### TASK TO COMPLETE:
Each entry below needs to be copied exactly, with nothing dropped.

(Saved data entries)
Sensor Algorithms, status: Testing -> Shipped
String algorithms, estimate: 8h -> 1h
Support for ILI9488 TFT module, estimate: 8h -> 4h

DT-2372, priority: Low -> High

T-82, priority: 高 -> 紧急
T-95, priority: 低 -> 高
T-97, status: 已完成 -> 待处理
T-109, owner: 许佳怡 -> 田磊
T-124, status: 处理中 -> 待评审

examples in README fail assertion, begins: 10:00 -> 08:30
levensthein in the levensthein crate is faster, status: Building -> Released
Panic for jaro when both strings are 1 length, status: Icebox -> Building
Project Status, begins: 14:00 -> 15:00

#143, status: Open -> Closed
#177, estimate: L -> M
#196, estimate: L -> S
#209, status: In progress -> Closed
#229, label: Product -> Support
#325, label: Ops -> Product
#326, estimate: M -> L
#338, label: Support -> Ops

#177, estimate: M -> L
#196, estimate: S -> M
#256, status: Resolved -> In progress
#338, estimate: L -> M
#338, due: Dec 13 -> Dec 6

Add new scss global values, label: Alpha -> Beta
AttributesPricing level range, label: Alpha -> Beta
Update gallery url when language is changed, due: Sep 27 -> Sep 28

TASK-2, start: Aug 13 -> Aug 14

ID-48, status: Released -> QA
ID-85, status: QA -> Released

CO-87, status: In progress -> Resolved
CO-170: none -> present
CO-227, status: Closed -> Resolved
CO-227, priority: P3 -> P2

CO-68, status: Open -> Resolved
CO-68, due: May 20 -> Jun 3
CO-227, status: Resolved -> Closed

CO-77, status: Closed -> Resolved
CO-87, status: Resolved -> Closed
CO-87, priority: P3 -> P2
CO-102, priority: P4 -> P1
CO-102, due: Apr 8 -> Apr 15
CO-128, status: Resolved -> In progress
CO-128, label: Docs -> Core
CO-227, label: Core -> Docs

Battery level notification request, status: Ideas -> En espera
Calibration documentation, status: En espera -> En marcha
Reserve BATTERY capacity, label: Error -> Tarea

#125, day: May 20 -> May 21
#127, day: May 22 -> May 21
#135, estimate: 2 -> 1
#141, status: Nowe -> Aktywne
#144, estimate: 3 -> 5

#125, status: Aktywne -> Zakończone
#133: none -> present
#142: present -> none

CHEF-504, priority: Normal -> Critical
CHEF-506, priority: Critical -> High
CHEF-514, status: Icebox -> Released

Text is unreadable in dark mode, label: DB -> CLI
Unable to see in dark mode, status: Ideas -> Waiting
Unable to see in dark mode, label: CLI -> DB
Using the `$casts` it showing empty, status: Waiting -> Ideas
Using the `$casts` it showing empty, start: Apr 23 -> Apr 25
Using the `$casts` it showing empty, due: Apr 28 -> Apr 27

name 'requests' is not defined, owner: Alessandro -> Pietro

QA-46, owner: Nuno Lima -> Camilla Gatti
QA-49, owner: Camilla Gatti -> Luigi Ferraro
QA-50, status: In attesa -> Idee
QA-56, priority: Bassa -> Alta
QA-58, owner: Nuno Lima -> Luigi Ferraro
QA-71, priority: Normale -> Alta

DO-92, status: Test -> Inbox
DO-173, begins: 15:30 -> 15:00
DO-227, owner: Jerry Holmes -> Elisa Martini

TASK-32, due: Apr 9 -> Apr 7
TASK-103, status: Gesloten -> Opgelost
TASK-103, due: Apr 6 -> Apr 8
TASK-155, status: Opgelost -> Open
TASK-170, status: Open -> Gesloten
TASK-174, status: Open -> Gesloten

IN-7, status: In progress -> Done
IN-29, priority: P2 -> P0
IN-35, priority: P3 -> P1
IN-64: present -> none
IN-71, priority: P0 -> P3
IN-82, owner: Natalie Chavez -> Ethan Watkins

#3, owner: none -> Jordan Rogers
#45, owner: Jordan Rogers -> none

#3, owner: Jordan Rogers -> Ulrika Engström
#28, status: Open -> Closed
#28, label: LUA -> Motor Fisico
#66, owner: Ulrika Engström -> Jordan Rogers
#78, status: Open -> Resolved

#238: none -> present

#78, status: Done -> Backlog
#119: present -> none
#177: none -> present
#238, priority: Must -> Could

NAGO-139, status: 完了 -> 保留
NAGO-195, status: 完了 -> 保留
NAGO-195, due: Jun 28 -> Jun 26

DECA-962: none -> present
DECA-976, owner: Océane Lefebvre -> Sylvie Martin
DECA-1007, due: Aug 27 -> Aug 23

### REPLY:
Sensor Algorithms, status: Testing -> Shipped
String algorithms, estimate: 8h -> 1h
Support for ILI9488 TFT module, estimate: 8h -> 4h

DT-2372, priority: Low -> High

T-82, priority: 高 -> 紧急
T-95, priority: 低 -> 高
T-97, status: 已完成 -> 待处理
T-109, owner: 许佳怡 -> 田磊
T-124, status: 处理中 -> 待评审

examples in README fail assertion, begins: 10:00 -> 08:30
levensthein in the levensthein crate is faster, status: Building -> Released
Panic for jaro when both strings are 1 length, status: Icebox -> Building
Project Status, begins: 14:00 -> 15:00

#143, status: Open -> Closed
#177, estimate: L -> M
#196, estimate: L -> S
#209, status: In progress -> Closed
#229, label: Product -> Support
#325, label: Ops -> Product
#326, estimate: M -> L
#338, label: Support -> Ops

#177, estimate: M -> L
#196, estimate: S -> M
#256, status: Resolved -> In progress
#338, estimate: L -> M
#338, due: Dec 13 -> Dec 6

Add new scss global values, label: Alpha -> Beta
AttributesPricing level range, label: Alpha -> Beta
Update gallery url when language is changed, due: Sep 27 -> Sep 28

TASK-2, start: Aug 13 -> Aug 14

ID-48, status: Released -> QA
ID-85, status: QA -> Released

CO-87, status: In progress -> Resolved
CO-170: none -> present
CO-227, status: Closed -> Resolved
CO-227, priority: P3 -> P2

CO-68, status: Open -> Resolved
CO-68, due: May 20 -> Jun 3
CO-227, status: Resolved -> Closed

CO-77, status: Closed -> Resolved
CO-87, status: Resolved -> Closed
CO-87, priority: P3 -> P2
CO-102, priority: P4 -> P1
CO-102, due: Apr 8 -> Apr 15
CO-128, status: Resolved -> In progress
CO-128, label: Docs -> Core
CO-227, label: Core -> Docs

Battery level notification request, status: Ideas -> En espera
Calibration documentation, status: En espera -> En marcha
Reserve BATTERY capacity, label: Error -> Tarea

#125, day: May 20 -> May 21
#127, day: May 22 -> May 21
#135, estimate: 2 -> 1
#141, status: Nowe -> Aktywne
#144, estimate: 3 -> 5

#125, status: Aktywne -> Zakończone
#133: none -> present
#142: present -> none

CHEF-504, priority: Normal -> Critical
CHEF-506, priority: Critical -> High
CHEF-514, status: Icebox -> Released

Text is unreadable in dark mode, label: DB -> CLI
Unable to see in dark mode, status: Ideas -> Waiting
Unable to see in dark mode, label: CLI -> DB
Using the `$casts` it showing empty, status: Waiting -> Ideas
Using the `$casts` it showing empty, start: Apr 23 -> Apr 25
Using the `$casts` it showing empty, due: Apr 28 -> Apr 27

name 'requests' is not defined, owner: Alessandro -> Pietro

QA-46, owner: Nuno Lima -> Camilla Gatti
QA-49, owner: Camilla Gatti -> Luigi Ferraro
QA-50, status: In attesa -> Idee
QA-56, priority: Bassa -> Alta
QA-58, owner: Nuno Lima -> Luigi Ferraro
QA-71, priority: Normale -> Alta

DO-92, status: Test -> Inbox
DO-173, begins: 15:30 -> 15:00
DO-227, owner: Jerry Holmes -> Elisa Martini

TASK-32, due: Apr 9 -> Apr 7
TASK-103, status: Gesloten -> Opgelost
TASK-103, due: Apr 6 -> Apr 8
TASK-155, status: Opgelost -> Open
TASK-170, status: Open -> Gesloten
TASK-174, status: Open -> Gesloten

IN-7, status: In progress -> Done
IN-29, priority: P2 -> P0
IN-35, priority: P3 -> P1
IN-64: present -> none
IN-71, priority: P0 -> P3
IN-82, owner: Natalie Chavez -> Ethan Watkins

#3, owner: none -> Jordan Rogers
#45, owner: Jordan Rogers -> none

#3, owner: Jordan Rogers -> Ulrika Engström
#28, status: Open -> Closed
#28, label: LUA -> Motor Fisico
#66, owner: Ulrika Engström -> Jordan Rogers
#78, status: Open -> Resolved

#238: none -> present

#78, status: Done -> Backlog
#119: present -> none
#177: none -> present
#238, priority: Must -> Could

NAGO-139, status: 完了 -> 保留
NAGO-195, status: 完了 -> 保留
NAGO-195, due: Jun 28 -> Jun 26

DECA-962: none -> present
DECA-976, owner: Océane Lefebvre -> Sylvie Martin
DECA-1007, due: Aug 27 -> Aug 23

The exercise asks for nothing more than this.